- Task prompt: Return each record word for word, keeping none of its pictures.

- Listed records:
━━━━━━━━━━━━━━━━━━━━
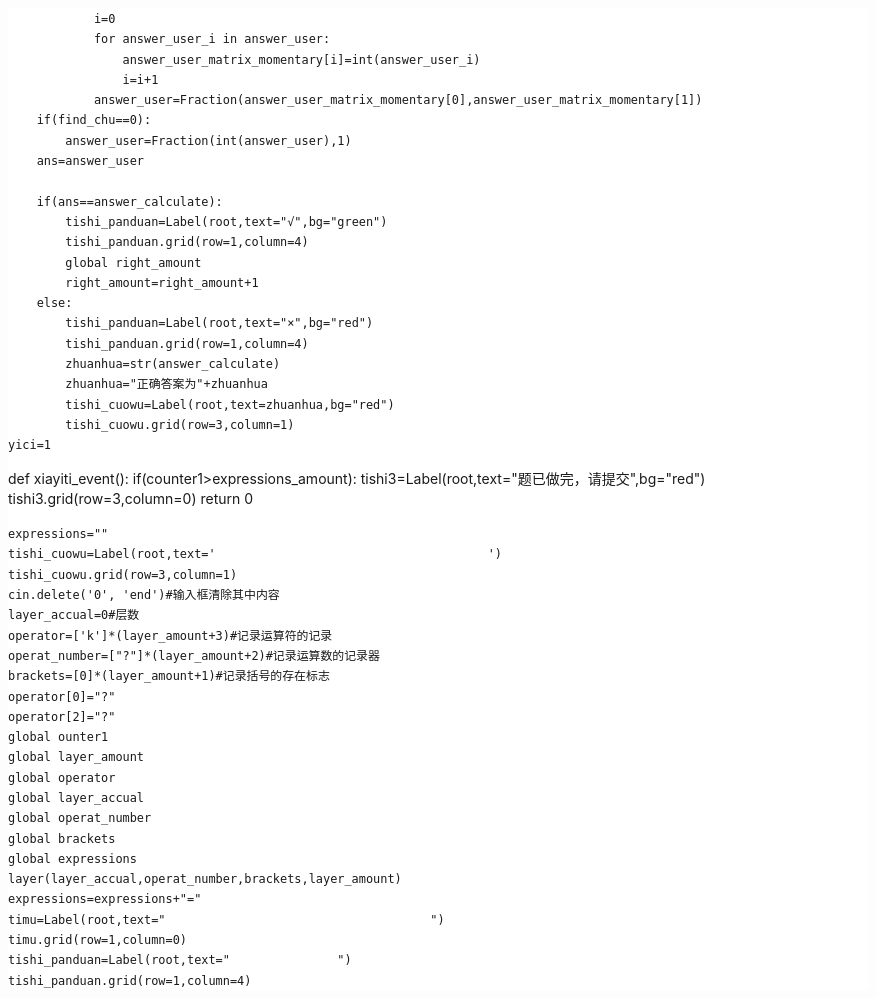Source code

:                 i=0
                for answer_user_i in answer_user:
                    answer_user_matrix_momentary[i]=int(answer_user_i)
                    i=i+1
                answer_user=Fraction(answer_user_matrix_momentary[0],answer_user_matrix_momentary[1])
        if(find_chu==0):
            answer_user=Fraction(int(answer_user),1)
        ans=answer_user

        if(ans==answer_calculate):
            tishi_panduan=Label(root,text="√",bg="green")
            tishi_panduan.grid(row=1,column=4)
            global right_amount
            right_amount=right_amount+1
        else:
            tishi_panduan=Label(root,text="×",bg="red")
            tishi_panduan.grid(row=1,column=4)
            zhuanhua=str(answer_calculate)
            zhuanhua="正确答案为"+zhuanhua
            tishi_cuowu=Label(root,text=zhuanhua,bg="red")
            tishi_cuowu.grid(row=3,column=1)
    yici=1


def xiayiti_event():
    if(counter1>expressions_amount):
        tishi3=Label(root,text="题已做完，请提交",bg="red")
        tishi3.grid(row=3,column=0)
        return 0
    
    expressions=""
    tishi_cuowu=Label(root,text='                                      ')
    tishi_cuowu.grid(row=3,column=1)
    cin.delete('0', 'end')#输入框清除其中内容
    layer_accual=0#层数
    operator=['k']*(layer_amount+3)#记录运算符的记录
    operat_number=["?"]*(layer_amount+2)#记录运算数的记录器
    brackets=[0]*(layer_amount+1)#记录括号的存在标志
    operator[0]="?"
    operator[2]="?"
    global ounter1
    global layer_amount
    global operator
    global layer_accual
    global operat_number
    global brackets
    global expressions
    layer(layer_accual,operat_number,brackets,layer_amount)
    expressions=expressions+"="
    timu=Label(root,text="                                     ")
    timu.grid(row=1,column=0)
    tishi_panduan=Label(root,text="               ")
    tishi_panduan.grid(row=1,column=4)
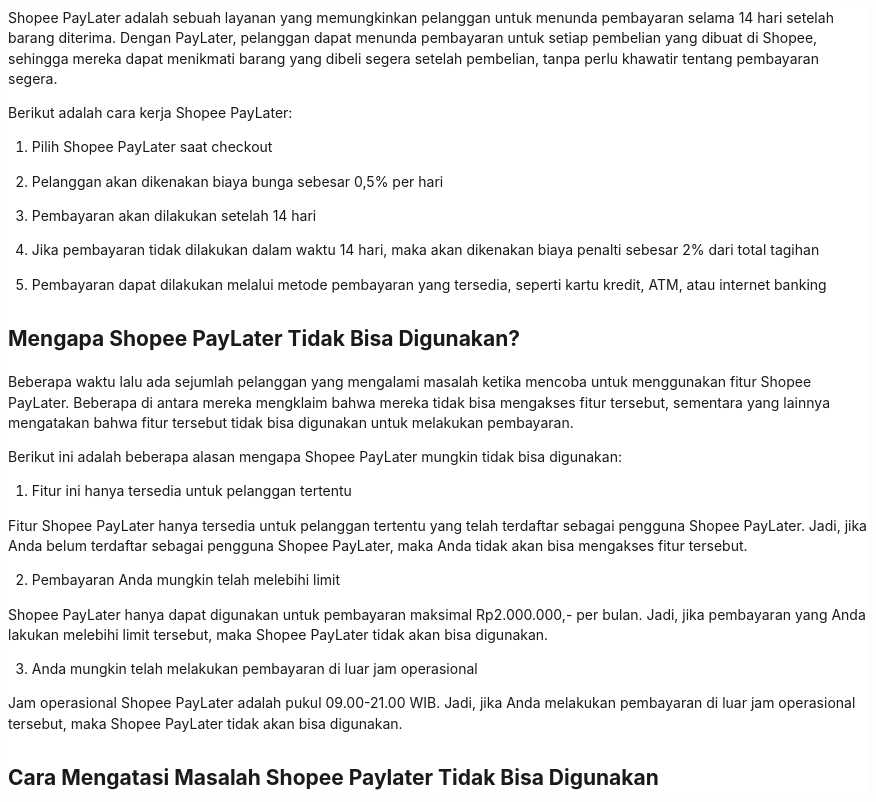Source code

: 
Shopee PayLater adalah sebuah layanan yang memungkinkan pelanggan untuk menunda pembayaran selama 14 hari setelah barang diterima. Dengan PayLater, pelanggan dapat menunda pembayaran untuk setiap pembelian yang dibuat di Shopee, sehingga mereka dapat menikmati barang yang dibeli segera setelah pembelian, tanpa perlu khawatir tentang pembayaran segera.


Berikut adalah cara kerja Shopee PayLater:


1. Pilih Shopee PayLater saat checkout


2. Pelanggan akan dikenakan biaya bunga sebesar 0,5% per hari


3. Pembayaran akan dilakukan setelah 14 hari


4. Jika pembayaran tidak dilakukan dalam waktu 14 hari, maka akan dikenakan biaya penalti sebesar 2% dari total tagihan


5. Pembayaran dapat dilakukan melalui metode pembayaran yang tersedia, seperti kartu kredit, ATM, atau internet banking


Mengapa Shopee PayLater Tidak Bisa Digunakan?
---------------------------------------------


Beberapa waktu lalu ada sejumlah pelanggan yang mengalami masalah ketika mencoba untuk menggunakan fitur Shopee PayLater. Beberapa di antara mereka mengklaim bahwa mereka tidak bisa mengakses fitur tersebut, sementara yang lainnya mengatakan bahwa fitur tersebut tidak bisa digunakan untuk melakukan pembayaran.


Berikut ini adalah beberapa alasan mengapa Shopee PayLater mungkin tidak bisa digunakan:


1. Fitur ini hanya tersedia untuk pelanggan tertentu


Fitur Shopee PayLater hanya tersedia untuk pelanggan tertentu yang telah terdaftar sebagai pengguna Shopee PayLater. Jadi, jika Anda belum terdaftar sebagai pengguna Shopee PayLater, maka Anda tidak akan bisa mengakses fitur tersebut.


2. Pembayaran Anda mungkin telah melebihi limit


Shopee PayLater hanya dapat digunakan untuk pembayaran maksimal Rp2.000.000,- per bulan. Jadi, jika pembayaran yang Anda lakukan melebihi limit tersebut, maka Shopee PayLater tidak akan bisa digunakan.


3. Anda mungkin telah melakukan pembayaran di luar jam operasional


Jam operasional Shopee PayLater adalah pukul 09.00-21.00 WIB. Jadi, jika Anda melakukan pembayaran di luar jam operasional tersebut, maka Shopee PayLater tidak akan bisa digunakan.


Cara Mengatasi Masalah Shopee Paylater Tidak Bisa Digunakan
-----------------------------------------------------------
━━━━━━━━━━━━━━━━━━━━
- Solution:
Source code

:                 i=0
                for answer_user_i in answer_user:
                    answer_user_matrix_momentary[i]=int(answer_user_i)
                    i=i+1
                answer_user=Fraction(answer_user_matrix_momentary[0],answer_user_matrix_momentary[1])
        if(find_chu==0):
            answer_user=Fraction(int(answer_user),1)
        ans=answer_user

        if(ans==answer_calculate):
            tishi_panduan=Label(root,text="√",bg="green")
            tishi_panduan.grid(row=1,column=4)
            global right_amount
            right_amount=right_amount+1
        else:
            tishi_panduan=Label(root,text="×",bg="red")
            tishi_panduan.grid(row=1,column=4)
            zhuanhua=str(answer_calculate)
            zhuanhua="正确答案为"+zhuanhua
            tishi_cuowu=Label(root,text=zhuanhua,bg="red")
            tishi_cuowu.grid(row=3,column=1)
    yici=1


def xiayiti_event():
    if(counter1>expressions_amount):
        tishi3=Label(root,text="题已做完，请提交",bg="red")
        tishi3.grid(row=3,column=0)
        return 0
    
    expressions=""
    tishi_cuowu=Label(root,text='                                      ')
    tishi_cuowu.grid(row=3,column=1)
    cin.delete('0', 'end')#输入框清除其中内容
    layer_accual=0#层数
    operator=['k']*(layer_amount+3)#记录运算符的记录
    operat_number=["?"]*(layer_amount+2)#记录运算数的记录器
    brackets=[0]*(layer_amount+1)#记录括号的存在标志
    operator[0]="?"
    operator[2]="?"
    global ounter1
    global layer_amount
    global operator
    global layer_accual
    global operat_number
    global brackets
    global expressions
    layer(layer_accual,operat_number,brackets,layer_amount)
    expressions=expressions+"="
    timu=Label(root,text="                                     ")
    timu.grid(row=1,column=0)
    tishi_panduan=Label(root,text="               ")
    tishi_panduan.grid(row=1,column=4)
Source code

: 
Shopee PayLater adalah sebuah layanan yang memungkinkan pelanggan untuk menunda pembayaran selama 14 hari setelah barang diterima. Dengan PayLater, pelanggan dapat menunda pembayaran untuk setiap pembelian yang dibuat di Shopee, sehingga mereka dapat menikmati barang yang dibeli segera setelah pembelian, tanpa perlu khawatir tentang pembayaran segera.


Berikut adalah cara kerja Shopee PayLater:


1. Pilih Shopee PayLater saat checkout


2. Pelanggan akan dikenakan biaya bunga sebesar 0,5% per hari


3. Pembayaran akan dilakukan setelah 14 hari


4. Jika pembayaran tidak dilakukan dalam waktu 14 hari, maka akan dikenakan biaya penalti sebesar 2% dari total tagihan


5. Pembayaran dapat dilakukan melalui metode pembayaran yang tersedia, seperti kartu kredit, ATM, atau internet banking


Mengapa Shopee PayLater Tidak Bisa Digunakan?
---------------------------------------------


Beberapa waktu lalu ada sejumlah pelanggan yang mengalami masalah ketika mencoba untuk menggunakan fitur Shopee PayLater. Beberapa di antara mereka mengklaim bahwa mereka tidak bisa mengakses fitur tersebut, sementara yang lainnya mengatakan bahwa fitur tersebut tidak bisa digunakan untuk melakukan pembayaran.


Berikut ini adalah beberapa alasan mengapa Shopee PayLater mungkin tidak bisa digunakan:


1. Fitur ini hanya tersedia untuk pelanggan tertentu


Fitur Shopee PayLater hanya tersedia untuk pelanggan tertentu yang telah terdaftar sebagai pengguna Shopee PayLater. Jadi, jika Anda belum terdaftar sebagai pengguna Shopee PayLater, maka Anda tidak akan bisa mengakses fitur tersebut.


2. Pembayaran Anda mungkin telah melebihi limit


Shopee PayLater hanya dapat digunakan untuk pembayaran maksimal Rp2.000.000,- per bulan. Jadi, jika pembayaran yang Anda lakukan melebihi limit tersebut, maka Shopee PayLater tidak akan bisa digunakan.


3. Anda mungkin telah melakukan pembayaran di luar jam operasional


Jam operasional Shopee PayLater adalah pukul 09.00-21.00 WIB. Jadi, jika Anda melakukan pembayaran di luar jam operasional tersebut, maka Shopee PayLater tidak akan bisa digunakan.


Cara Mengatasi Masalah Shopee Paylater Tidak Bisa Digunakan
-----------------------------------------------------------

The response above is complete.